Andy stopped. Completely. The office noise blurred into a dull, meaningless hum around her as the sentence replayed itself in her head once. Twice. Ten times.
“I love you.”
Andy physically froze. The newsroom vanished around her. Every thought in her head seemed to collide at once in one catastrophic pile-up.
Oh my God. Oh my God. Emily. Emily loved her. Emily was in love with her. Emily had WRITTEN IT DOWN. Emily Charlton—who treated vulnerability like a contagious disease and compliments like acts of terrorism—had somehow written the words I love you down on paper and mailed them across Manhattan. Andy’s mouth fell slightly open in horror.
And then, underneath the shock, another thought arrived with equal force: was she supposed to be reading this? Because suddenly this didn’t feel like a letter anymore. It felt like accidentally walking in on someone mid-breakdown. The messy handwriting. The aggressive pen marks. The way the sentences became less controlled as they went on…this wasn’t polished Emily. This wasn’t composed, terrifyingly efficient Emily Charlton with her perfect posture and devastating one-liners.

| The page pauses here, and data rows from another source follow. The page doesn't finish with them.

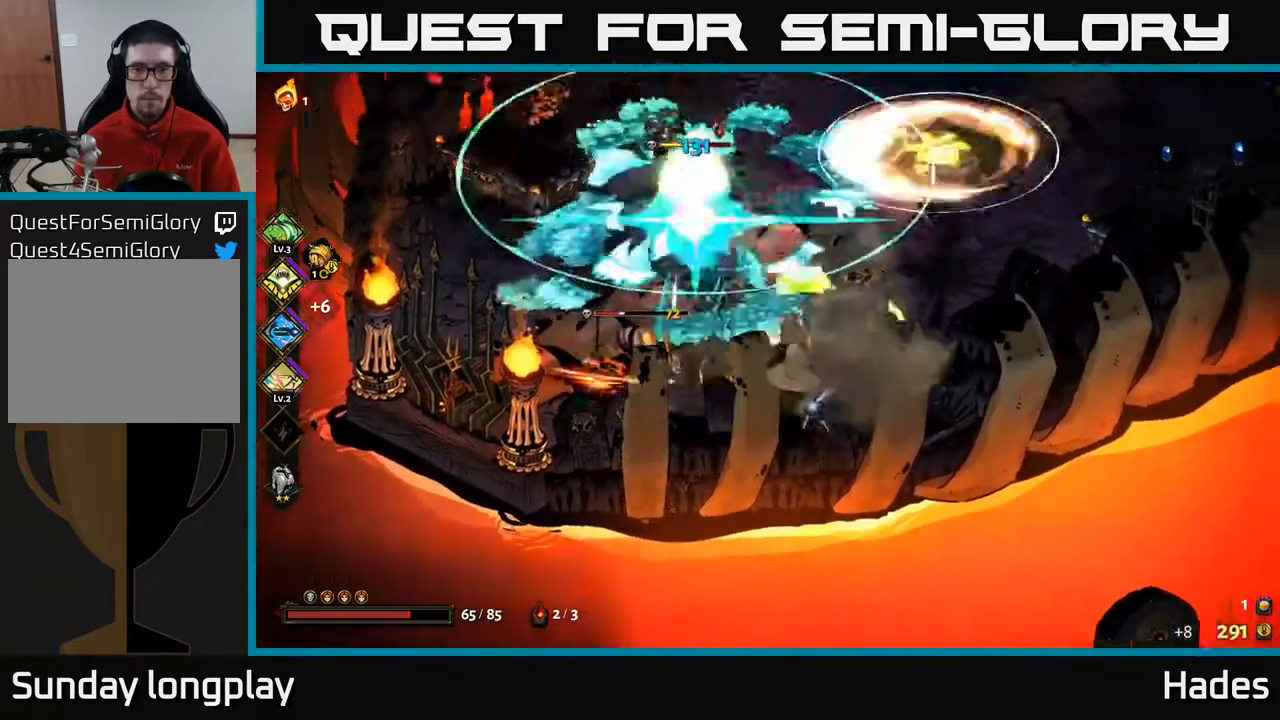
{"buttons": ["A", "X"], "left_stick": "right", "events": [[67, "X", "up"], [100, "A", "up"], [267, "left_stick", "right"], [400, "A", "down"], [467, "X", "down"]]}
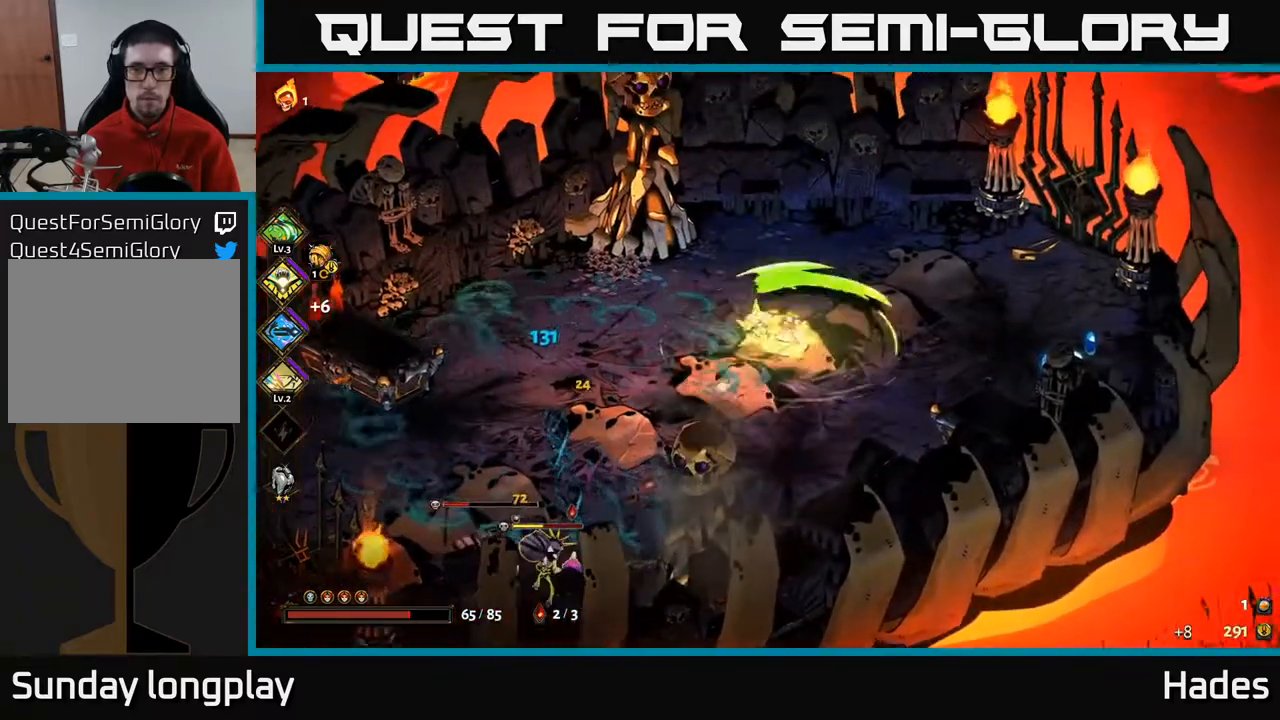
{"buttons": [], "left_stick": "right", "events": [[17, "A", "up"], [67, "X", "up"], [183, "B", "down"], [300, "B", "up"]]}
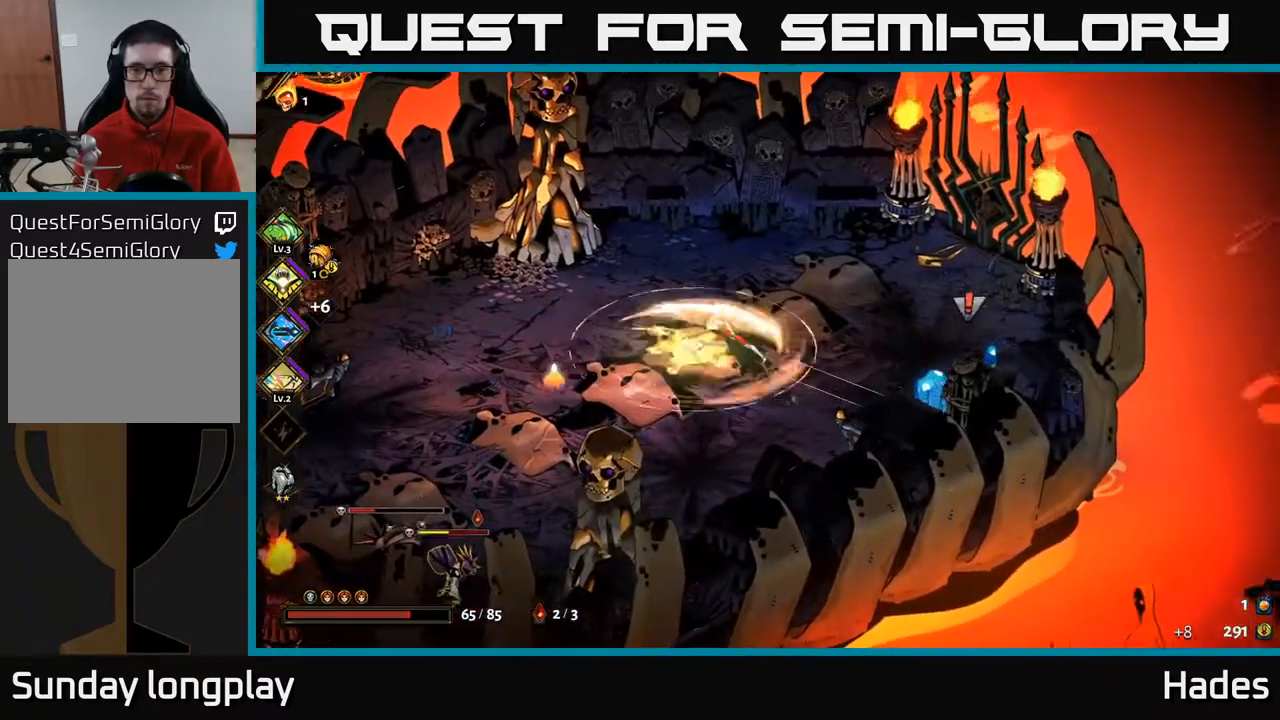
{"buttons": ["X"], "left_stick": "right", "events": [[200, "A", "down"], [250, "X", "down"], [350, "X", "up"], [450, "X", "down"], [500, "A", "up"]]}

This was something private. Something raw enough that Andy’s chest actually hurt looking at it. Had Emily meant to send this? The idea of sober Emily voluntarily mailing a handwritten confession across Manhattan felt deeply implausible. Well, she must have been drunk—just drunk enough to do something so reckless, so unlike the Emily she knew. Andy suddenly found herself thinking about the missed late-night phone call weeks ago. The strange silence afterward. The fact that there was no note attached. No explanation. No signature. Just this.
Andy stared at the page in absolute disbelief. Then, before she could stop herself—“Oh my God,” she whispered.
Unfortunately, she whispered it directly into a newsroom full of journalists. Loudly. Loud enough that half the newsroom looked up instantly. Phones paused midair. Keyboards stopped clacking. Somewhere near the printers, someone actually turned around in their chair.
Melissa whipped toward her immediately. “WHAT?”
Andy snapped the paper flat against her chest on pure instinct, face burning so violently she thought she might actually pass out. “Nothing.”
Melissa looked deeply offended. “That was not a nothing ‘oh my God.’ That was a discovering-a-body ‘oh my God.’”
Across the room, her editor leaned over his cubicle wall. “Sachs, you okay over there?”
“Fine!” Andy answered much too quickly. Which only made everyone continue staring.
Melissa’s eyes narrowed dangerously. “Andy.”
Andy looked back down at the paper like it might rearrange itself into something less insane if she blinked hard enough. It did not.
“I fucking love you.”
A horrifying warmth was spreading rapidly through her entire body now, equal parts shock and something dangerously close to joy.
“Oh my God,” she said again, quieter this time.
Melissa looked moments away from climbing physically across the desk. “Andrea.”
Andy jerked the paper harshly facedown on her desk, cheeks reddening even more, as if that was possible.
“I think,” she said faintly, “I may be reading something I was never meant to see.”
Melissa gasped. “IS IT SEXUAL?”
“No!”
A pause. Andy looked back down at the page.
“…not exactly?”
Melissa made a strangled noise of frustration. “Give me the letter.”
“No, absolutely not.”
“You’re shaking.”
“I am not shaking.”
“You look like you’ve seen God.”
Andy pressed a hand briefly against her forehead. Because this was insane. Completely, objectively insane. Emily hated vulnerability. Emily hated losing control. Emily probably considered having emotions a minor personal failure.
And somehow, somewhere between anger and jealousy and apparently alcohol-induced catastrophe, she had written Andy a ten-item list culminating in a furious declaration of love.
Andy looked back at the final line again.
“You have absolutely no idea that I love you.”
A hysterical little laugh nearly escaped her. “Well,” she muttered under her breath, still staring at the page, “I do now.”